In an article published by Loyale Healthcare last year titled, “Electronic Medical Record Systems: Powerful for Clinical Engagement, A Liability for Patient Financial Engagement”, Loyale CEO Kevin Fleming focused not on the clinical deficiencies inherent to these disparate, overly complicated systems but to the financial and administrative obstacles they have placed between patients and their care. Mr. Fleming also noted how the massive investments of time, effort and money necessary to deploy and operate these systems often create organizational fatigue that blinds healthcare providers to other investments with the potential to improve the performance of their EHR to provide patients with better access and experiences.
In our view, improved patient access and experiences are relevant at the beginning of a patient’s care journey, when the decision whether or not to seek care is made. Astonishingly for more than half of Americans at that early stage, out-of-pocket costs are the deciding factor. According to research published late last year, 51% of survey respondents said that they had avoided care due to an inability to pay. 78% have been afraid to go to the hospital because of cost. For patients, affordability has become a healthcare crisis.

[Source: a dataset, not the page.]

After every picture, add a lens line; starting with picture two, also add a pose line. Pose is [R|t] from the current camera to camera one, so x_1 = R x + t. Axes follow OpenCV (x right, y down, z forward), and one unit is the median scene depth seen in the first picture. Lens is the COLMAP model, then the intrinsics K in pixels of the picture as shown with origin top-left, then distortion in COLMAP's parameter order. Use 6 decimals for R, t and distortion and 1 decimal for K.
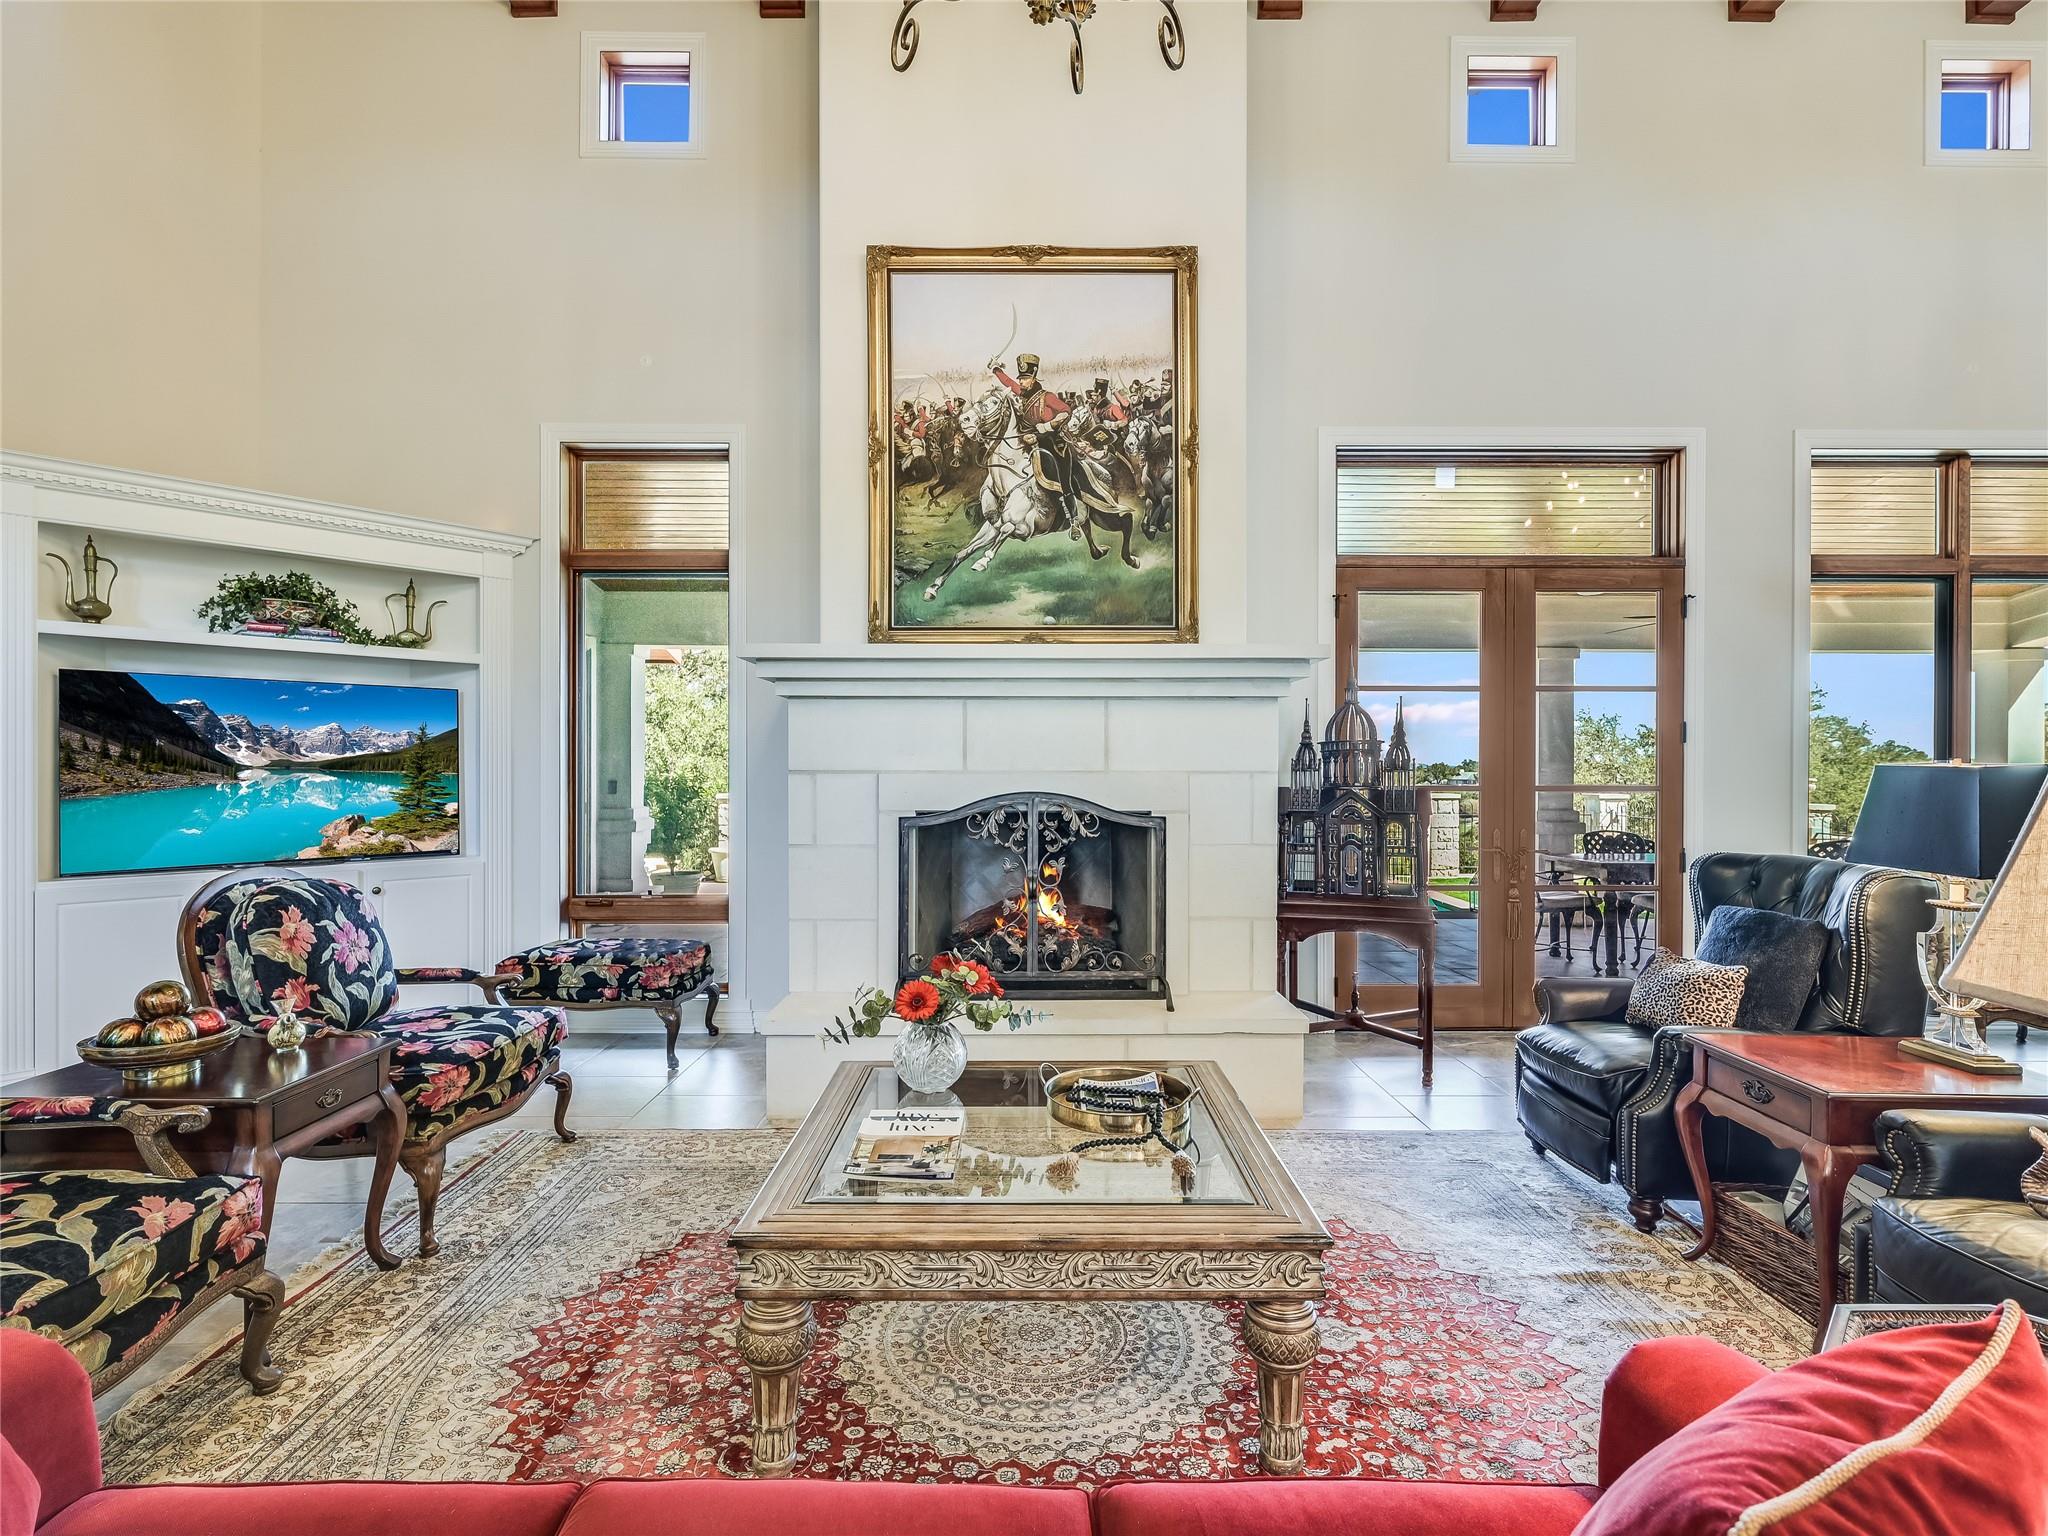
lens RADIAL K [[980.1, 0, 1006.7], [0, 980.1, 771.7], [0, 0, 1]] dist [-0.000255, -0.001483]
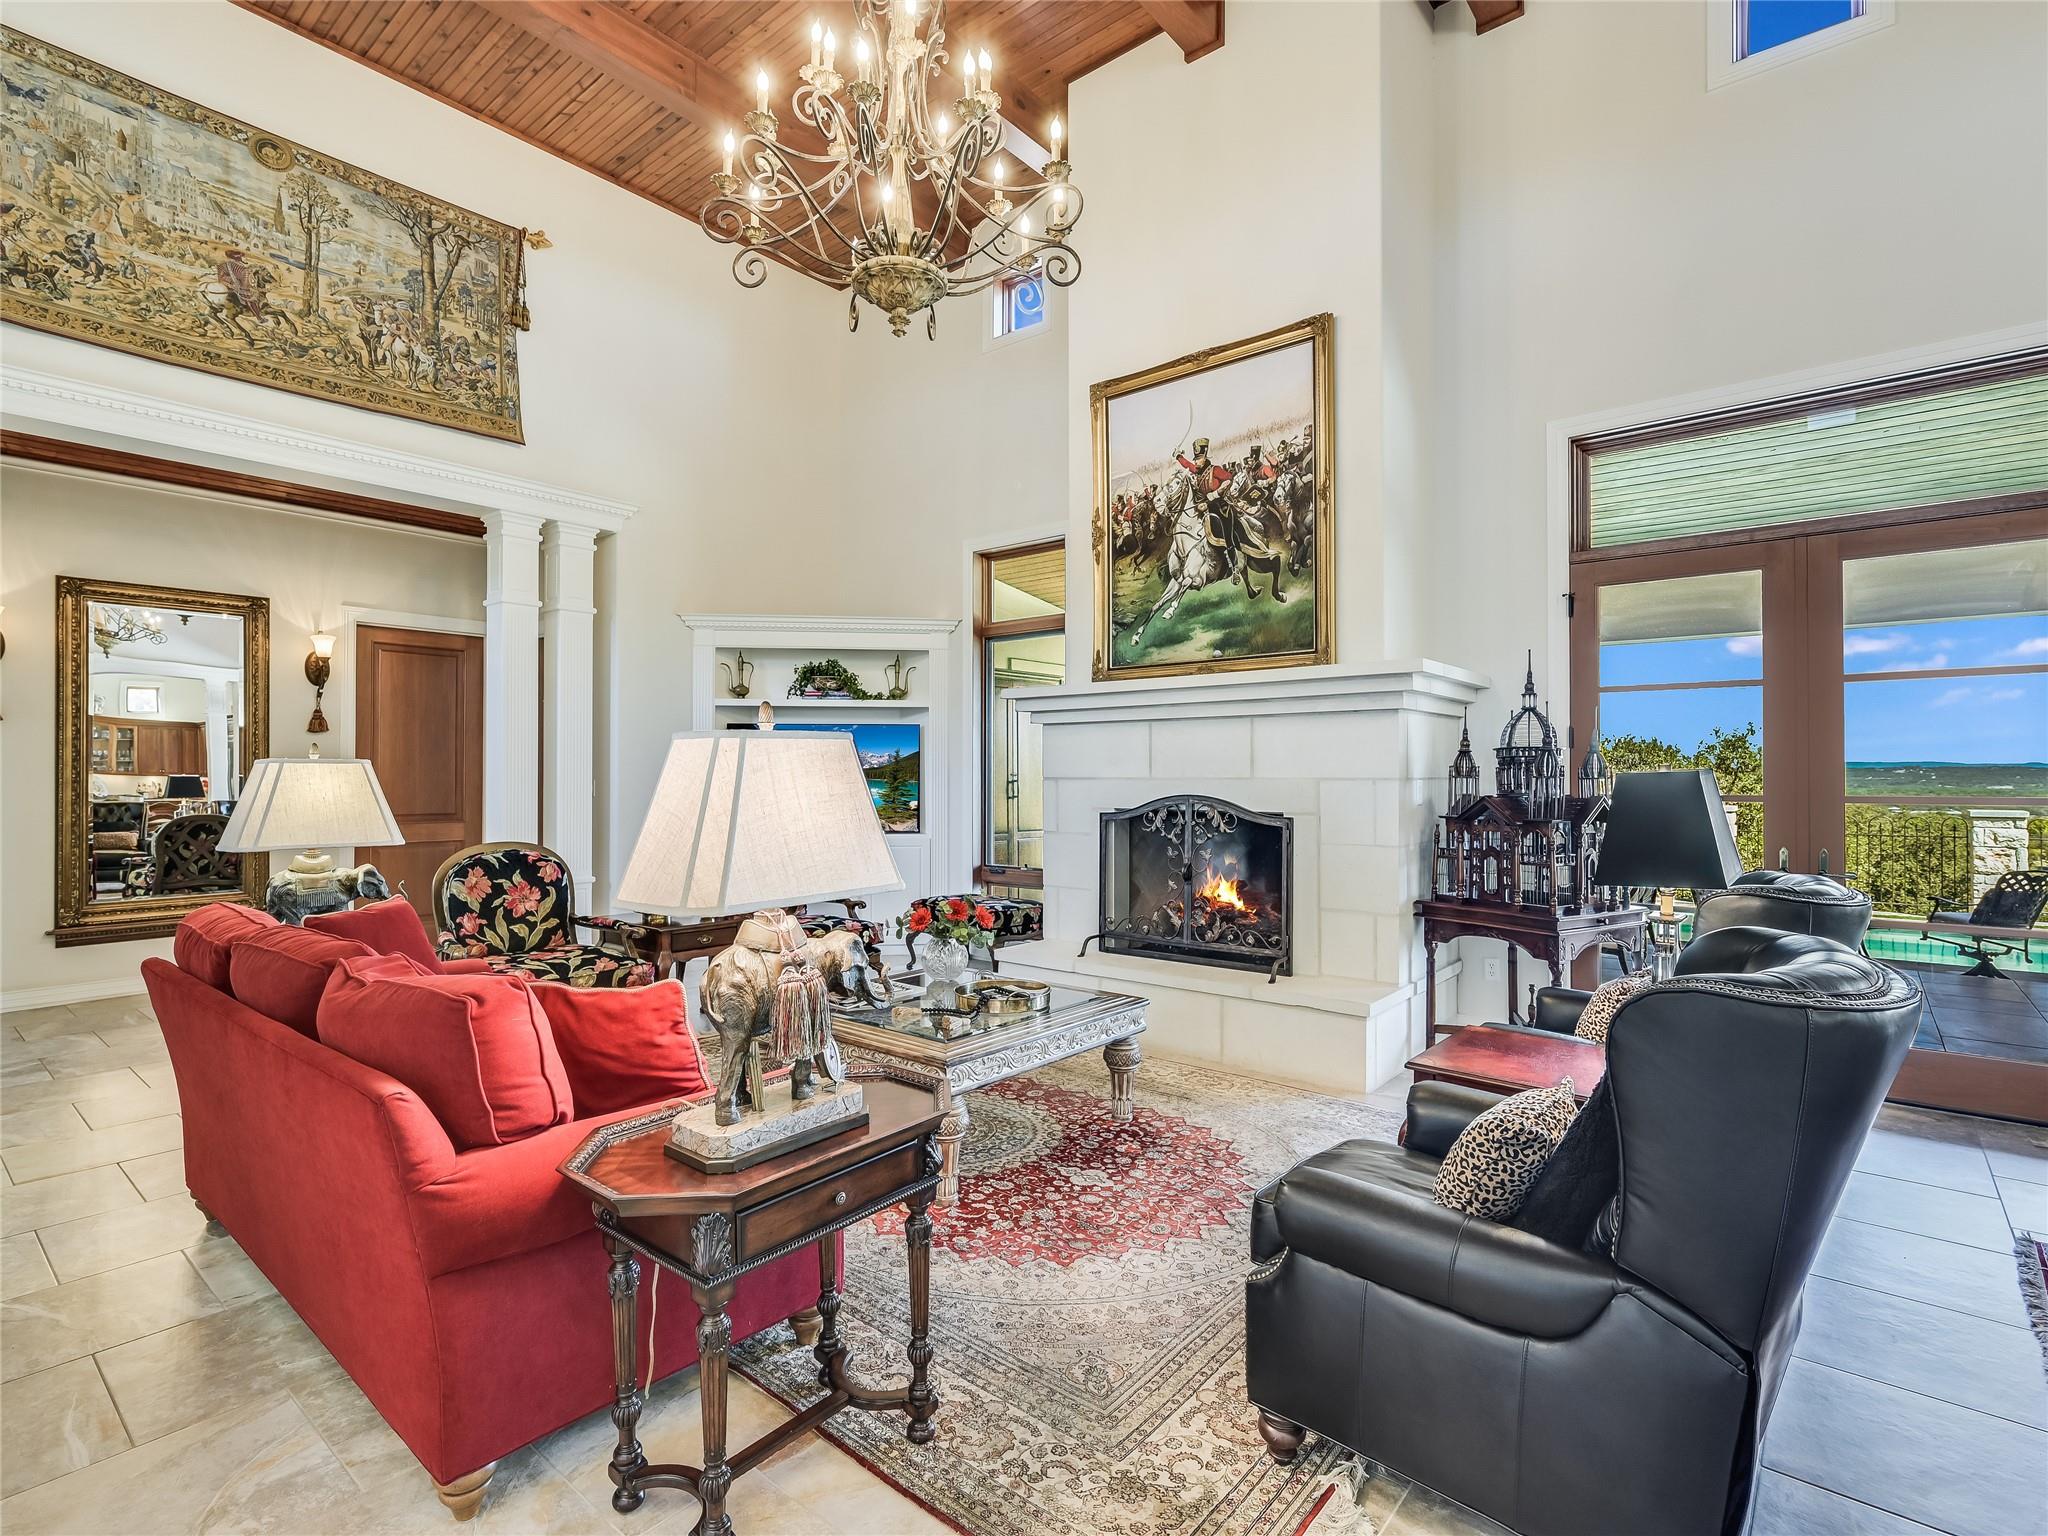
lens RADIAL K [[980.1, 0, 1019.5], [0, 980.1, 760.5], [0, 0, 1]] dist [-0.000255, -0.001483]
pose [[0.766404, -0.010852, -0.642267, 0.632474], [-0.000614, 0.999844, -0.017627, -0.000674], [0.642358, 0.013904, 0.766279, -0.082392]]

For many healthcare providers, affordability is synonymous with transparency; more specifically, the ability for patients to know what the cost for their care will be in advance, before treatment has begun. This issue was explored in greater detail in a more recent Loyale article examining another CMS initiative. Titled “Medicare’s Price Transparency Rules Alone Don’t Deliver What Patients Need - A Patient-First Approach Does.”

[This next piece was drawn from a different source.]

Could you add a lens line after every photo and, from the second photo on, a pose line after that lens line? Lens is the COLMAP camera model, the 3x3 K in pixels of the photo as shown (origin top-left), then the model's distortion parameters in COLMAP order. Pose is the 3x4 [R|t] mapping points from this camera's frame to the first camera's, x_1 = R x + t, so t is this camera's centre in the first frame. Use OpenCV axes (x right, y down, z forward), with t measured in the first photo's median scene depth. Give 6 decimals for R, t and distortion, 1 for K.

In this article, Mr. Fleming applauds CMS’s intentions. However, like the AHA’s criticism of the new HHS strategy to reduce EHR burdens, he notes that the rules themselves are inadequate for achieving their stated objectives. “CMS rules threaten to distract providers and payers from the larger, more important issue facing healthcare and patients. That issue is patient financial engagement.” To that end, five essential healthcare deliverables were described:
- Present upfront cost estimates for the anticipated course of treatment and all associated expenses, including pre-service eligibility so a reliable out-of-pocket estimate is also presented.

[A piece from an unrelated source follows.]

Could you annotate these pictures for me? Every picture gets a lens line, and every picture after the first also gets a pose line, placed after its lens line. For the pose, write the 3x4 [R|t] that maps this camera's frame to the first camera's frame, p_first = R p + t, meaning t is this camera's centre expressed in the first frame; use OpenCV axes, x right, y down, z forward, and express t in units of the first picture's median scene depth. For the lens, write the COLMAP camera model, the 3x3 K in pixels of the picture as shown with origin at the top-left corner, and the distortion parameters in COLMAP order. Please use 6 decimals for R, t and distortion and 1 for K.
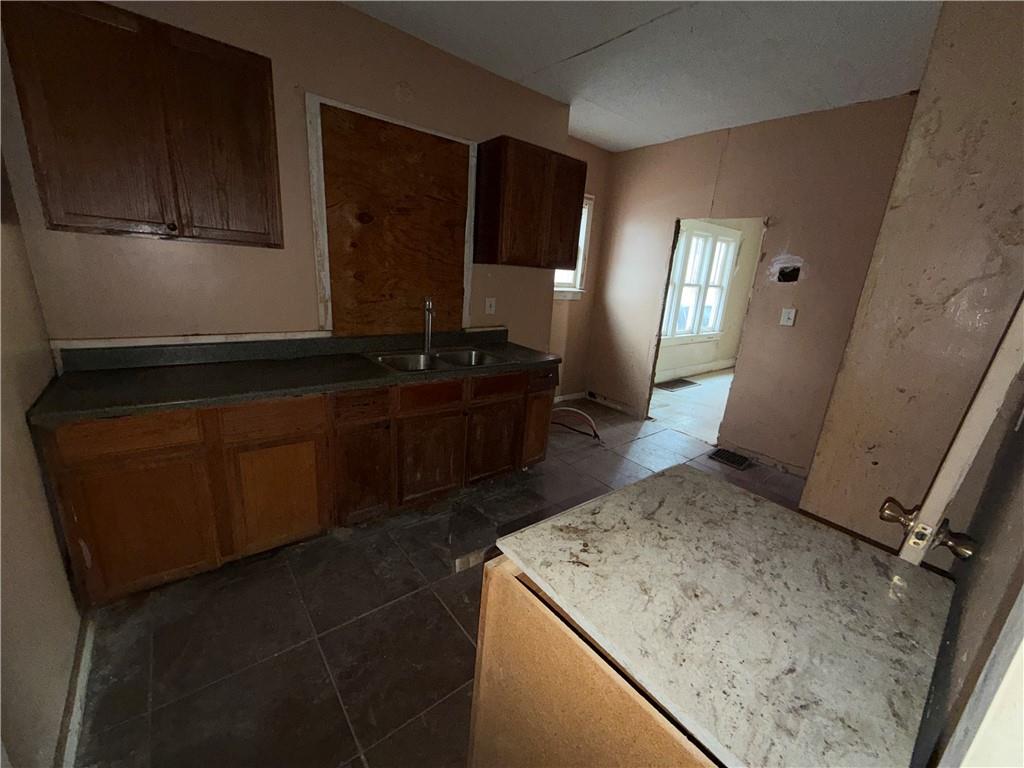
lens RADIAL K [[408.1, 0, 510.3], [0, 408.1, 386.7], [0, 0, 1]] dist [-0.001464, 0.000302]
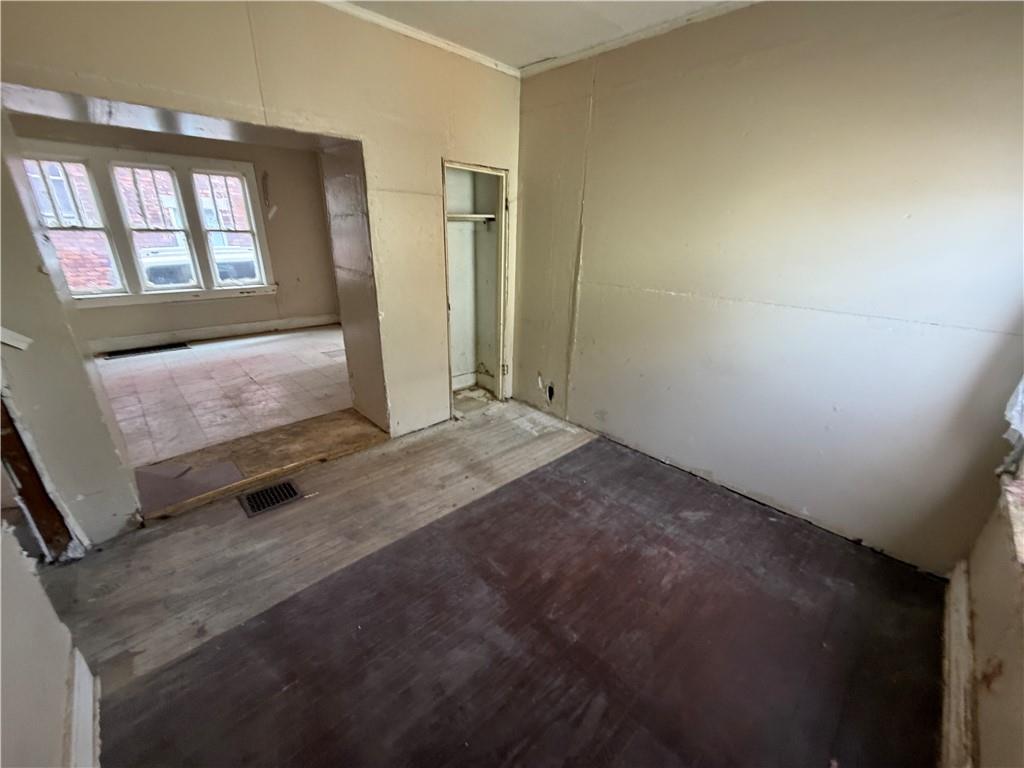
lens RADIAL K [[408.1, 0, 511.7], [0, 408.1, 393.3], [0, 0, 1]] dist [-0.001464, 0.000302]
pose [[0.995932, -0.063395, 0.064035, 1.015017], [0.056042, 0.992269, 0.110732, 0.029647], [-0.070560, -0.106693, 0.991785, 0.072195]]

- Offer multiple payment options to address patient affordability. The Loyale Affordability Workbench, for example, offers provider-configured options that may include discounts for prompt or upfront payment; short-term interest free financing; or longer-term payment plans funded by third party lenders with a reputation for client care.
- Interactive self-service options with secure personalized experiences that measure up to the best online experiences consumers have with trusted brands like Amazon, Apple, Zappos and other industry leaders. This is the new standard by which providers will be measured.
- Personalized, contextual digital communications that honor each patient’s preferences and behavior. For some providers up until recently, every patient with an unpaid balance became little more than a number - a balance to be collected. In an industry dedicated to health and well-being, no provider can hope to compete without engaging in the financial dimension of care.
- End-to-end data analytics, so providers have the information they need to make evidence-based decisions about their patient-pay portfolios and manage for success - as care givers and as business operators.
Many of the same flaws affect both HHS’s new EHR Burden Reduction Strategy and CMS’s Price Transparency rules. Fortunately, the remedies for both are similar. The solution calls for developing a platform approach to healthcare’s operating model. An approach that incorporates multiple system inputs into a single, manageable whole. One that makes sense for provider-users and delights patients at the same time. At Loyale, we are confident our industry will succeed in hitting that mark.